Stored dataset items

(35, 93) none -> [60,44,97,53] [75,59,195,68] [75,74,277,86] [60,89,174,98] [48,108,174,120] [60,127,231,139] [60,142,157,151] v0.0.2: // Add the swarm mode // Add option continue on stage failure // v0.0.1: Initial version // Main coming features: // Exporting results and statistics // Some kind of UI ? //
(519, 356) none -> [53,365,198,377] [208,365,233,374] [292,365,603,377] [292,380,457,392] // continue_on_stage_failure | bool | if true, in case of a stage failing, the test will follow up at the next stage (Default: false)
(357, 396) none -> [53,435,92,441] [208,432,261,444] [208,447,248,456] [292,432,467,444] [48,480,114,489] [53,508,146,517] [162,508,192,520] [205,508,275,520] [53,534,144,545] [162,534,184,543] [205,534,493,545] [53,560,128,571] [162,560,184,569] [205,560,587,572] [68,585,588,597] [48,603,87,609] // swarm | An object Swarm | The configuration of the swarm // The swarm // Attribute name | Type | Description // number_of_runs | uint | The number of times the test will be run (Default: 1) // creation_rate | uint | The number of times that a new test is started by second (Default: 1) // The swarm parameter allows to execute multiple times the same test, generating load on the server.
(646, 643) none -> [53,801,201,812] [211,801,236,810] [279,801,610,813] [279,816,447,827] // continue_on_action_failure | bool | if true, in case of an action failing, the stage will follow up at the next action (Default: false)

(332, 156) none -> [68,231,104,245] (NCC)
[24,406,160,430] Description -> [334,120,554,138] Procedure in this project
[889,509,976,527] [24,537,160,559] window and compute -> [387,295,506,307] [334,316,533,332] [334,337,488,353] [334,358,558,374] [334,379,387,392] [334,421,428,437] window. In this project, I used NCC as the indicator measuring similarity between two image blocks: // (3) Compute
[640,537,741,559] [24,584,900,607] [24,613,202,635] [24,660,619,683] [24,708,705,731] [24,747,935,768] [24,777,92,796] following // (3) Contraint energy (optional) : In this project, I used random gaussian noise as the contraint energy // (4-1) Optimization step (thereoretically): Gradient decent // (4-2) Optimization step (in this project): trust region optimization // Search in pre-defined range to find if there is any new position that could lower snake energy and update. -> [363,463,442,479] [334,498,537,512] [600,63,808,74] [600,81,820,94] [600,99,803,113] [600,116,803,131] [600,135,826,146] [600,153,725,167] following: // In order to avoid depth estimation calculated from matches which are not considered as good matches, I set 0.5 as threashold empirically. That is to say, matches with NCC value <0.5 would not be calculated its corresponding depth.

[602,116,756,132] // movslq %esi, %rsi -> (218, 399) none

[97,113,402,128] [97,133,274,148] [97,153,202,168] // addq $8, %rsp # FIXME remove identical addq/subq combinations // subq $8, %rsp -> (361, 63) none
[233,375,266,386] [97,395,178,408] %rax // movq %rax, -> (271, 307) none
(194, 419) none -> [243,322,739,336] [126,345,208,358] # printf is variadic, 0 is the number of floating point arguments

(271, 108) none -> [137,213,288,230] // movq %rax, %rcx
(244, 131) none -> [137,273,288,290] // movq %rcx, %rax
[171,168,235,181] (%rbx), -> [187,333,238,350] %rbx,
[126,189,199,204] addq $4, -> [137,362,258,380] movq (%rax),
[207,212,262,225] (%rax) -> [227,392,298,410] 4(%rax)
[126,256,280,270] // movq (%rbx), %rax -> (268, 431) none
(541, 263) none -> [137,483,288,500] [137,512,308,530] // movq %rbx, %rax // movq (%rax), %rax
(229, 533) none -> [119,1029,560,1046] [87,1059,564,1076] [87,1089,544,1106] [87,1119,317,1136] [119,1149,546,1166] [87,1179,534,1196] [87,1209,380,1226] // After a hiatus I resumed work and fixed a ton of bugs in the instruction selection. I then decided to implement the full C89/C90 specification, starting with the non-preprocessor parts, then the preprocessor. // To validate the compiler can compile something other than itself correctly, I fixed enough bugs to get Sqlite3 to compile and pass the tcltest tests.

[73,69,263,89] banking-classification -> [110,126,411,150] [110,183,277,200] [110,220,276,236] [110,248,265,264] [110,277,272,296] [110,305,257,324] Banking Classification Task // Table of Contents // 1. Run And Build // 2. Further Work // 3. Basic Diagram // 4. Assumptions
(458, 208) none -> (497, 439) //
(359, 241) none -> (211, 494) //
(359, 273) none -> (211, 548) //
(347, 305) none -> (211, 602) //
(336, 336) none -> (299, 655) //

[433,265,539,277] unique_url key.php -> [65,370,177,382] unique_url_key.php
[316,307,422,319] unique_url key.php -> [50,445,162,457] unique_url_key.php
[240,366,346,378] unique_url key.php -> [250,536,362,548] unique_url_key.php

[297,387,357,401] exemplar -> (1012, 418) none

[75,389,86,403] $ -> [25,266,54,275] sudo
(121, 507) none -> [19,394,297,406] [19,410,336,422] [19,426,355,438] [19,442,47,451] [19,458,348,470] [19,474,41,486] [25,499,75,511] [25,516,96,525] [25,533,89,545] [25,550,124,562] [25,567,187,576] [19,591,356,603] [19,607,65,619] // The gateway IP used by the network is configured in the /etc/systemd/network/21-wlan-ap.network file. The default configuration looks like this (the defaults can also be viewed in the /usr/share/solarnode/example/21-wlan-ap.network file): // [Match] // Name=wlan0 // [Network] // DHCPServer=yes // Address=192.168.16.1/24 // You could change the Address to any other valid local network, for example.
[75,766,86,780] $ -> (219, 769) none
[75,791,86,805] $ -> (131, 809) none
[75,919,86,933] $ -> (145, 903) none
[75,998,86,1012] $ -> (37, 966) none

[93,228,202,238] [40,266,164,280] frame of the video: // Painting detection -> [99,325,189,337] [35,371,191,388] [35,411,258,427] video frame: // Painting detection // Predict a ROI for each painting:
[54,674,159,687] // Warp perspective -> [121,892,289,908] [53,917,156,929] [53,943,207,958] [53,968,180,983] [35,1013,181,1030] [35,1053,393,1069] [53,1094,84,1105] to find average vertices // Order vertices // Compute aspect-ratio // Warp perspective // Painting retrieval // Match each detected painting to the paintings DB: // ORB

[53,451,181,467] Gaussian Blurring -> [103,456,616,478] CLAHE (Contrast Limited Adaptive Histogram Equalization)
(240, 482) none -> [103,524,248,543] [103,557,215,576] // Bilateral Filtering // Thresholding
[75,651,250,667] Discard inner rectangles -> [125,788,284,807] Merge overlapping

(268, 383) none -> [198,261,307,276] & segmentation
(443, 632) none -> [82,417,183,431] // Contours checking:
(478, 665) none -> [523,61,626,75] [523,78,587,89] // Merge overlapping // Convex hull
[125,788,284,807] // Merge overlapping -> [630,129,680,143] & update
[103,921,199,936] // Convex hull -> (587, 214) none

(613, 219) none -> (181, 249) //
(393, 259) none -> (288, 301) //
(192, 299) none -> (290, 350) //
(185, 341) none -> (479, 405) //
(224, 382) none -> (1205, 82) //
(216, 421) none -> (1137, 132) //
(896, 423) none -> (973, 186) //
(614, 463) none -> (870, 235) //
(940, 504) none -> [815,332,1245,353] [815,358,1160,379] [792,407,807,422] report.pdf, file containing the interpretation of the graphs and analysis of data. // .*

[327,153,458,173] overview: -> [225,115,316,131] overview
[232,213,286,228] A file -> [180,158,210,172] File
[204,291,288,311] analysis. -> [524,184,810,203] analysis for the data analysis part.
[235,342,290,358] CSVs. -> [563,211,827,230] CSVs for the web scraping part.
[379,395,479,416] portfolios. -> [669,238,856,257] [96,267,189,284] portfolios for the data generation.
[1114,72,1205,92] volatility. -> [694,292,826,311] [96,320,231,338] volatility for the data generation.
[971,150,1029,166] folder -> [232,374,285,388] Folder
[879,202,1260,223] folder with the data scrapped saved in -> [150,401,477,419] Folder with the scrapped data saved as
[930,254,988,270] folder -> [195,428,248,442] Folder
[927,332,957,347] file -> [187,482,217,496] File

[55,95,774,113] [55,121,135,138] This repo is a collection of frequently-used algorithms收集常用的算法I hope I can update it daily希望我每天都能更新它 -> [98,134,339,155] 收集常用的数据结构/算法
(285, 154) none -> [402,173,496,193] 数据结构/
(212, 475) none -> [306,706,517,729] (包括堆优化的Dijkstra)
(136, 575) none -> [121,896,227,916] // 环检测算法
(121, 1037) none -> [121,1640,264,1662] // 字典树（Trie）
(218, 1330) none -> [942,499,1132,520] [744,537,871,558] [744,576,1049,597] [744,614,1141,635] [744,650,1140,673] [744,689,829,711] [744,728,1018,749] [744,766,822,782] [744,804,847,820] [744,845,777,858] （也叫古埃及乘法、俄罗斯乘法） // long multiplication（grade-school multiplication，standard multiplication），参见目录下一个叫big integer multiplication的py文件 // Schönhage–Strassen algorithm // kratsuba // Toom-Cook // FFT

→ **Job item**
Copy word for word the stretch of entries above from the line that has "(478, 665) none" through the line that has "(614, 463) none -> (870, 235) //", both ends included, and nothing outside it.

→ **Result of the exercise**
(478, 665) none -> [523,61,626,75] [523,78,587,89] // Merge overlapping // Convex hull
[125,788,284,807] // Merge overlapping -> [630,129,680,143] & update
[103,921,199,936] // Convex hull -> (587, 214) none

(613, 219) none -> (181, 249) //
(393, 259) none -> (288, 301) //
(192, 299) none -> (290, 350) //
(185, 341) none -> (479, 405) //
(224, 382) none -> (1205, 82) //
(216, 421) none -> (1137, 132) //
(896, 423) none -> (973, 186) //
(614, 463) none -> (870, 235) //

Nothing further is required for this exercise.